§ **Consigne**
Prolongez le texte ci-dessous sur la fiscalité dans les rapports des coalitions Social Watch, en reprenant juste après sa dernière phrase.

§ **Texte à lire**
********
La question des impôts est une constante dans les rapports des coalitions nationales Social Watch. La raison principale de l’absence de progrès au Pérou, «malgré une forte hausse du Produit Intérieur Brut (PIB) et une augmentation budgétaire du secteur public », c’est que «  la réforme fiscale, pourtant si nécessaire, n’a pas été effectuée, le système de sécurité sociale universel, financé par les impôts, n’a pas non plus été mis en place. Les questions de l’égalité des sexes et de l’environnement n’ont pas été abordées lors de l’élaboration du budget ».

Tout à côté, « le Chili a besoin de réformer profondément son système fiscal régressif basé notamment sur des impôts indirects qui, comme dans le cas de la TVA (la principale source des revenus fiscaux), sont payés de manière indistincte par toute la population. Dans le but de créer des conditions appropriées pour financer une politique nationale de développement, cette réforme devrait viser à  retenir dans le pays les bénéfices excessifs des grandes entreprises cuprifères au Chili ». Néanmoins, la nouvelle stratégie du Gouvernement est de « faciliter les conditions pour l’expansion du capital et de l’investissement pour l’exploitation des ressources naturelles y compris les incitations fiscales pour les sociétés minières privées, dans un système fiscal régressif ».

Même chose au Kenya, la requête principale des watchers locaux est que le Gouvernement établisse une politique fiscale qui stabilise l’économie et qui change à la fois « le montant et la structure des impôts et des dépenses, ainsi que la distribution de la richesse (…) D’autre part, le financement du développement doit être accompagné de la réforme démocratique. Le processus devrait défier la logique centralisatrice du pouvoir, naissant d’un débat public soucieux d’équité et de dignité. Les watchers kenyans ont joué par la suite un rôle important dans le contrôle de la transparence et de l’imparcialité du référendum constitutionnel de 2010.
********
[Enregistrements conservés]
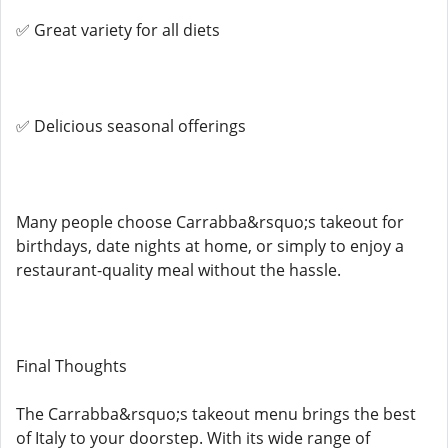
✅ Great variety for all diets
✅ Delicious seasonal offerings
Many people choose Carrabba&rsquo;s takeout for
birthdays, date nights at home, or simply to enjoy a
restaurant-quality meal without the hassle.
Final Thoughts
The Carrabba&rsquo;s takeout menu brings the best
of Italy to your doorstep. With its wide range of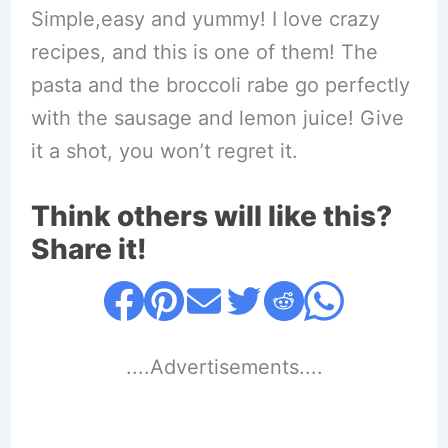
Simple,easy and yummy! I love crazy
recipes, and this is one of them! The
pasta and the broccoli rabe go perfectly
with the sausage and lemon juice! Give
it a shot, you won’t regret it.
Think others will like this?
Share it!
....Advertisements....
********
§ **Réponse attendue**
À l’autre extrêmité, côté positif, après qu’un Gouvernement favorable aux réformes ait été élu au Paraguay, les watchers locaux constatent que « l’augmentation des recettes fiscales et les plans d’aide pour le développement signifient davantage de ressources pour répondre aux demandes sociales et à l’investissement en infrastructure, ainsi qu’aux engagements de la dette extérieure ». En ces circonstances favorables, se centrer sur l’extrême pauvreté n’est pas suffisant et « les efforts pour atteindre les Objectifs du millénaire pour le développement ( OMD) doivent être accompagnés de changements dans le modèle de développement permettant une plus juste redistribution de la richesse et une plus grande protection des secteurs vulnérables ».

Pour arriver à ce que d’autres gouvernements puissent toucher leurs propres impôts, sous une forte pression internationale, le Gouvernement suisse a fait quelques concessions et le légendaire secret bancaire a commencé à tituber. Cependant, les watchers suisses signalent que « le manque de disposition de la Suisse à fournir des informations concernant les délits fiscaux demeure pratiquement le même. Bien que l’État soit d’accord avec l´ouverture des frontières à des fins commerciales, il continue à mettre des barrières pour freiner l'immigration provenant de pays non européens. La note positive est que le Conseil fédéral a élaboré une loi qui prévoit le gel et le rapatriement des actifs volés ».


La forte dépendance des industries extractives, même lorsqu’on les grève ou qu’on les nationalise, rend aussi les pays vulnérables. Au Venezuela, le rapport de Social Watch local signale que « après une période de boom économique entre 2004 et 2008 – à l´aide de la hausse des prix internationaux du pétrole - les politiques sociales du Gouvernement ont amélioré les indicateurs et les Objectifs du Millénaire pour le développement ont commencé à faire partie de l'ordre du jour officiel et du débat public. Aujourd'hui, la crise financière internationale et l’augmentation des conflits sociaux résultant de l'affaiblissement des programmes sociaux menacent les progrès réalisés ».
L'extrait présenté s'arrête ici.